0
votes

i have a project That includes three files in codeblocks :

main.c :

#include <stdio.h>
#include <conio.h>

int global = 10;

void f1(int);
void f1_1(int);
void f2(void);

int main()
{
    int x = 5;
    printf("inside main file");
    getch();
    f1(x);
    f2();
    getch();
    return 0;
}

file1.c :

#include <stdio.h>
#include <conio.h>

void f1(int x)
{
    printf("\ninside file1 >> f1 and x = %i", x);
    getch();
    f1_1(x);
}

void f1_1(int x)
{
    printf("\ninside file1 >> f1 >> f1_1 and x = %i", x);
    getch();
}

file2.c :

#include <stdio.h>
#include <conio.h>

extern int global;

void f2()
{
    printf("\ninside file2 >> f2 function , global var = %i", global);
    getch();
}

when i compiled it , i got these warnings :

c|8|warning: implicit declaration of function 'f1_1'; did you mean 'f1'? [-Wimplicit-function-declaration]

c|11|warning: conflicting types for 'f1_1'

what should i do for this ?

2
Ideal way: move the function prototypes to different .h file and include it wherever it is required, otherwise define f1_1 before f1. - kiran Biradar
Note that there is a very large difference between C and C++ in a situation like this: In C++ you would not get a warning but an error. In the future, please only tag the actual programming language you're working with. - Some programmer dude

2 Answers

2
votes
void f1(int);
void f1_1(int);
void f2(void);

Should be:

extern void f1(int);
extern void f1_1(int);
extern void f2(void);

Or, as @kiranBiradar points out, you can declare them in header files

file1.h

#pragma once
extern void f1(int);
extern void f1_1(int);

file2.h

#pragma once
extern void f2(void);


Note the use of the extern keyword. When you forward declare a function in a file as void f(void), the symbol 'f' is public, meaning other compilation units can reference it. When you declare it as extern void f(void), then the compiler doesn't expect the function to be defined in that compilation unit and leaves it up to the linker to find that symbol.

2
votes

This is the perfect time to learn about the important concept of translation units.

Each single source file, with all included header file, forms a single translation unit. Each translation unit is separate and distinct and compiled stand-alone without any knowledge of other translation units.

That means symbols declared in e.g. the main.c source file will not be known in the file1.c source file.

When you compile file1.c the compiler simply doesn't know about the f1_1 function declaration you have in the main.c source file, so you get a warning about that fact.

To solve your problem, you need to declare the f1_1 function in the file1.c file. Either by adding a forward declaration (like the one you have in main.c), or moving the whole function definition (implementation) of f1_1 above the f1 function.

Or you could create a single header file which contains all the declarations needed (for the f1, f1_1, f2 function, plus the global external variable declaration), and include this single header file in all your source files. This solution works best if you have multiple symbols (functions, variables, etc.) that are used in multiple translation units.
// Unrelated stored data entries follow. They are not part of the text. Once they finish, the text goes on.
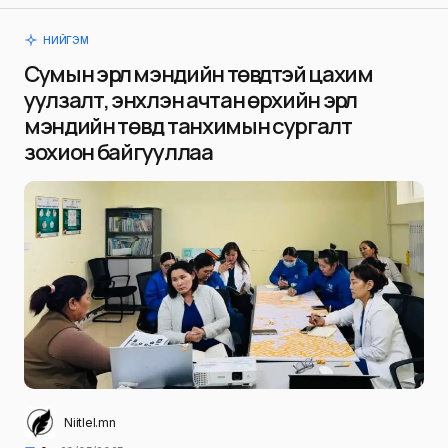
НИЙГЭМ
Сумын эрүүл мэндийн төвүүдтэй цахим
уулзалт, энхлэн ачтан өрхийн эрүүл
мэндийн төвд танхимын сургалт
зохион байгууллаа
Niitlel.mn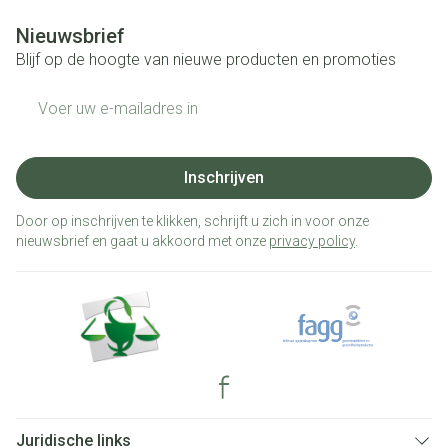
Nieuwsbrief
Blijf op de hoogte van nieuwe producten en promoties
E-mail adres
Inschrijven
Door op inschrijven te klikken, schrijft u zich in voor onze
nieuwsbrief en gaat u akkoord met onze
privacy policy
.
Juridische links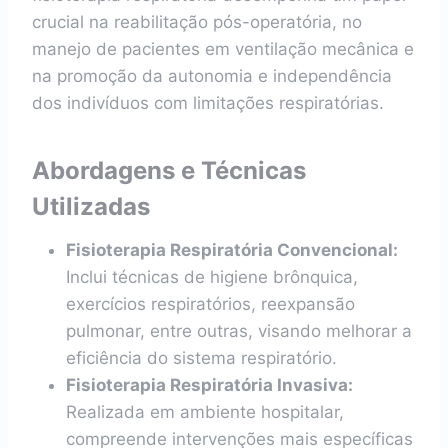
crucial na reabilitação pós-operatória, no
manejo de pacientes em ventilação mecânica e
na promoção da autonomia e independência
dos indivíduos com limitações respiratórias.
Abordagens e Técnicas
Utilizadas
Fisioterapia Respiratória Convencional:
Inclui técnicas de higiene brônquica,
exercícios respiratórios, reexpansão
pulmonar, entre outras, visando melhorar a
eficiência do sistema respiratório.
Fisioterapia Respiratória Invasiva:
Realizada em ambiente hospitalar,
compreende intervenções mais específicas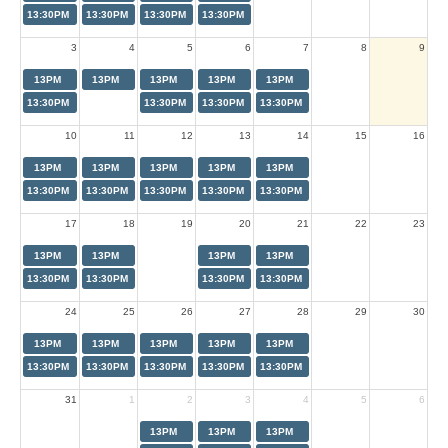
13:30PM
13:30PM
13:30PM
13:30PM
3
4
5
6
7
8
9
13PM
13PM
13PM
13PM
13PM
13:30PM
13:30PM
13:30PM
13:30PM
10
11
12
13
14
15
16
13PM
13PM
13PM
13PM
13PM
13:30PM
13:30PM
13:30PM
13:30PM
13:30PM
17
18
19
20
21
22
23
13PM
13PM
13PM
13PM
13:30PM
13:30PM
13:30PM
13:30PM
24
25
26
27
28
29
30
13PM
13PM
13PM
13PM
13PM
13:30PM
13:30PM
13:30PM
13:30PM
13:30PM
31
1
2
3
4
5
6
13PM
13PM
13PM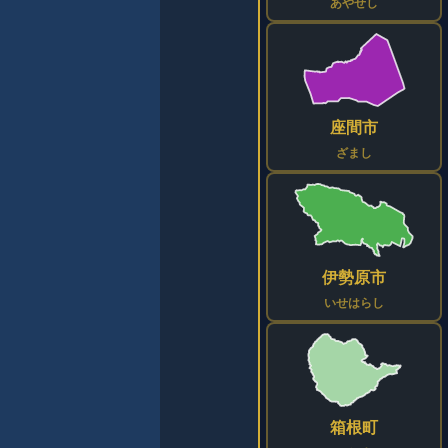
あやせし
座間市
ざまし
伊勢原市
いせはらし
箱根町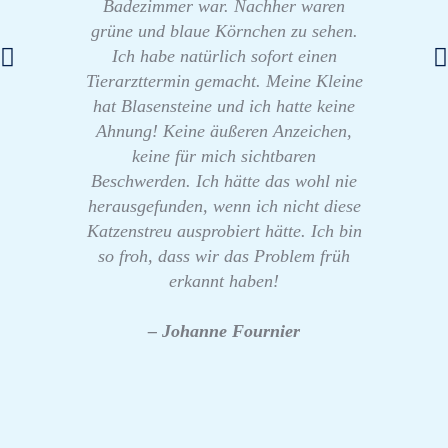
Badezimmer war. Nachher waren
grüne und blaue Körnchen zu sehen.
Ich habe natürlich sofort einen
Tierarzttermin gemacht. Meine Kleine
hat Blasensteine und ich hatte keine
Ahnung! Keine äußeren Anzeichen,
keine für mich sichtbaren
Beschwerden. Ich hätte das wohl nie
herausgefunden, wenn ich nicht diese
Katzenstreu ausprobiert hätte. Ich bin
so froh, dass wir das Problem früh
erkannt haben!
– Johanne Fournier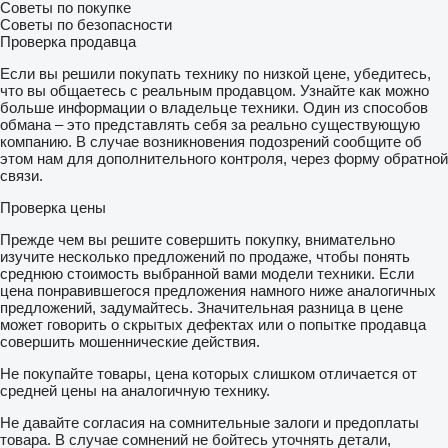
Советы по покупке
Советы по безопасности
Проверка продавца
Если вы решили покупать технику по низкой цене, убедитесь,
что вы общаетесь с реальным продавцом. Узнайте как можно
больше информации о владельце техники. Один из способов
обмана – это представлять себя за реально существующую
компанию. В случае возникновения подозрений сообщите об
этом нам для дополнительного контроля, через форму обратной
связи.
Проверка цены
Прежде чем вы решите совершить покупку, внимательно
изучите несколько предложений по продаже, чтобы понять
среднюю стоимость выбранной вами модели техники. Если
цена понравившегося предложения намного ниже аналогичных
предложений, задумайтесь. Значительная разница в цене
может говорить о скрытых дефектах или о попытке продавца
совершить мошеннические действия.
Не покупайте товары, цена которых слишком отличается от
средней цены на аналогичную технику.
Не давайте согласия на сомнительные залоги и предоплаты
товара. В случае сомнений не бойтесь уточнять детали,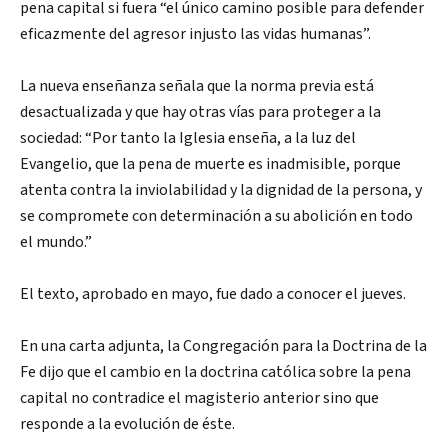
pena capital si fuera “el único camino posible para defender
eficazmente del agresor injusto las vidas humanas”.
La nueva enseñanza señala que la norma previa está
desactualizada y que hay otras vías para proteger a la
sociedad: “Por tanto la Iglesia enseña, a la luz del
Evangelio, que la pena de muerte es inadmisible, porque
atenta contra la inviolabilidad y la dignidad de la persona, y
se compromete con determinación a su abolición en todo
el mundo.”
El texto, aprobado en mayo, fue dado a conocer el jueves.
En una carta adjunta, la Congregación para la Doctrina de la
Fe dijo que el cambio en la doctrina católica sobre la pena
capital no contradice el magisterio anterior sino que
responde a la evolución de éste.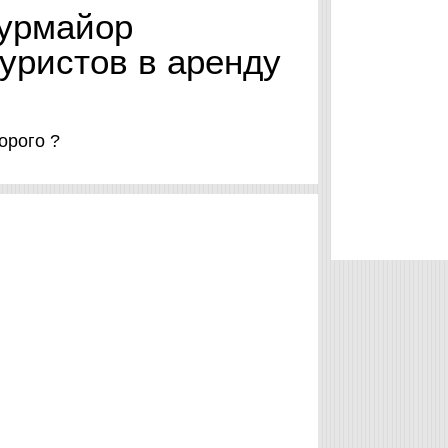
Курмайор
туристов в аренду
дорого ?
My personal recommendation is this: Since the f1_1 function is only used internally inside the file1.c source file, move its definition above f1, and make it static. Then remove its declaration from the main.c source file.


Regarding the "implicit declaration" and "conflicting types" warnings, it's because in older standards of C it was allowed to not declare functions and the compiler would create an implicit declaration by guessing the declaration based on the first call of the function.

The important part about the guessing is that only the arguments were guessed, the return type would always be int.

I don't know the exact wording in the specifications about this since it was removed in the C99 specification, but most compilers still allow this with only emitting a warning instead of an error. This is where the first warning comes from.

However, the return type of int is still being used. And since your f1_1 function is declared to return void later in the file1.c source file, there's a mismatch between the guessed declaration (int f1_1(int)) and the actual declaration (void f1_1(int)) which leads to the second warning.